Le opinioni espresse in questo editoriale sono esclusivamente dell’autore e non riflettono necessariamente il punto di vista della redazione.
Percorrendo come studenti i chiostri e gli spazi della nostra università nei giorni i cui a Milano si celebra l’annuale kermesse del Salone del Mobile, tutto fa pensare meno che ad attraversare spazi di studio. Da quasi 15 anni ormai la sede di via Festa del Perdono durante i 10 giorni di esposizioni si trasforma totalmente, da tempio e luogo del sapere si trasforma in vetrina e tempio della forma. Giusto il tempo di accogliere migliaia di frettolosi “turisti” a caccia, se va bene, di un’interpretazione alle installazioni spesso fallace, o ad un selfie mal scattato il più delle volte.

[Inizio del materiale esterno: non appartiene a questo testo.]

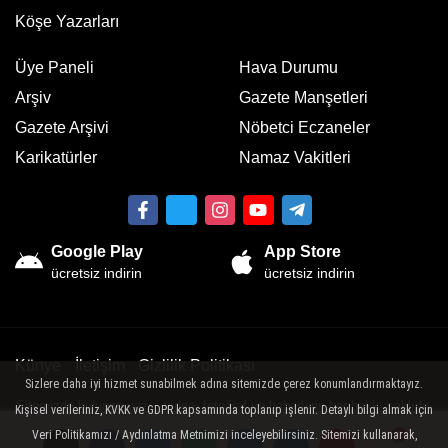
Köşe Yazarları
Üye Paneli
Hava Durumu
Arşiv
Gazete Manşetleri
Gazete Arşivi
Nöbetci Eczaneler
Karikatürler
Namaz Vakitleri
Google Play
App Store
ücretsiz indirin
ücretsiz indirin
Künye
İletişim
Gizlilik Politikası
Sizlere daha iyi hizmet sunabilmek adına sitemizde çerez konumlandırmaktayız.
Sitemizde bulunan yazı , video, fotoğraf ve haberlerin her hakkı saklıdır.
Kişisel verileriniz, KVKK ve GDPR kapsamında toplanıp işlenir. Detaylı bilgi almak için
İzinsiz veya kaynak gösterilemeden kullanılamaz.
Veri Politikamızı / Aydınlatma Metnimizi inceleyebilirsiniz. Sitemizi kullanarak,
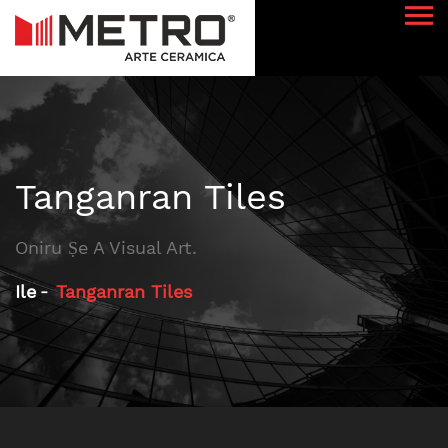
Tanganran Tiles
Oniru Ṣe A Visual Art.
Ile
Tanganran Tiles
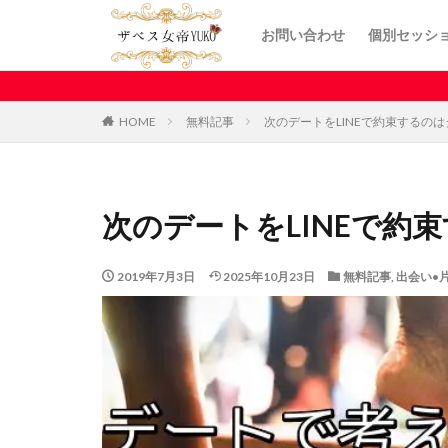
お問い合わせ
個別セッシ
HOME
無料記事
次のデートをLINEで約束するの
次のデートをLINEで約
2019年7月3日
2025年10月23日
無料記事
,
出会い•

Ci si trova quindi a chiedersi perché un’università pubblica, segnatamente presso la sede di facoltà umanistiche, che dovrebbe fungere da culla di quel sapere frutto di scambio e di arricchimento, si trovi a mutare la propria pelle e trasformarsi in un palcoscenico per la promozione di brand privati che nulla hanno a che vedere con lo spirito universitario.
Non si sta muovendo una critica alla possibilità che la nostra università accolga designer, architetti, promuovendo il tanto celebrato oggi Made in Italy, ma si contesta l’idea che in maniera totalmente acritica e senza alcun tipo di beneficio per lo studente, si cali dall’alto un evento che va a snaturare completamente il ruolo e la missione dell’università pubblica.
Forse questa è la vera domanda da porsi. Quale ruolo riveste l’università di Milano in questo evento e più in generale che funzione ha l’università pubblica oggi?
Camminando per i chiostri tra il 7 e il 17 aprile (peraltro alcuni, come il cortile Farmacia, aperti esclusivamente per il Fuorisalone e per il resto perennemente chiusi e mai a disposizione di chi davvero vive quotidianamente l’università) si ha più l’impressione di camminare in un negozio.
Al di là quindi dell’assenza di una ratio nelle installazioni che ormai sono esposte esclusivamente per promuovere e non per il valore intrinseco che esse hanno, non si può tollerare che spazi universitari di per sé deputati all’accoglienza e allo scambio di idee fra studenti, ricercatori e professori, vengano ridotti a mero luogo espositivo.
Esistono tante modalità differenti per valorizzare un’università promuovendo al tempo stesso il design, come ad esempio organizzare incontri, seminari o ospitare esponenti del settore, modalità forse più consone all’ambiente universitario.
Se poi la replica si sposta sul piano economico è possibile sostenere che attraverso questo evento è possibile acquisire risorse importanti, ma ciò contrasterebbe con l’obiettivo primario di un’università pubblica. Essa ha infatti come obiettivo la formazione e la crescita accademica e professionale di studenti e ricercatori e non mira ad uno scopo lucrativo, altrimenti sarebbe da considerarsi un’impresa. E se volessimo portare alle estreme conseguenze questo ragionamento massimizzando ciò che si ricava col Fuorisalone, allora sarebbe decisamente più lucrativo affittare sistematicamente i chiostri di Festa del Perdono per gli eventi più disparati. Sarebbe a tutti gli effetti la crisi dell’università in senso stretto e la vittoria acclarata del profitto sul diritto costituzionale allo studio. Se infatti vi è crisi di fondi essi vanno richiesti al ministero competente, ma cercare di svendere gli spazi barattando la serenità dell’ambiente universitario per delle risorse ovviamente limitate dimostra la debolezza odierna del welfare state, oltre a dare un’immagine sbagliata della nostra università.
Risulta peraltro ardito sostenere che con questo evento la Statale acquisti visibilità perché è pressoché nulla oltre che indimostrabile la correlazione tra l’evento e le nuove iscrizioni. Chi mai fra i tanti che passano tra i chiostri deciderebbe di iscriversi in Statale solamente dopo aver transitato durante questi fatidici dieci giorni? Resta quindi da capire quale strada intenda percorrere la dirigenza: perseverare con la “turisticizzazione” di UNIMI e asservirla all’evento di turno impoverendola, oppure ridarle lustro trasformandola in un’eccellenza italiana. A lei la scelta!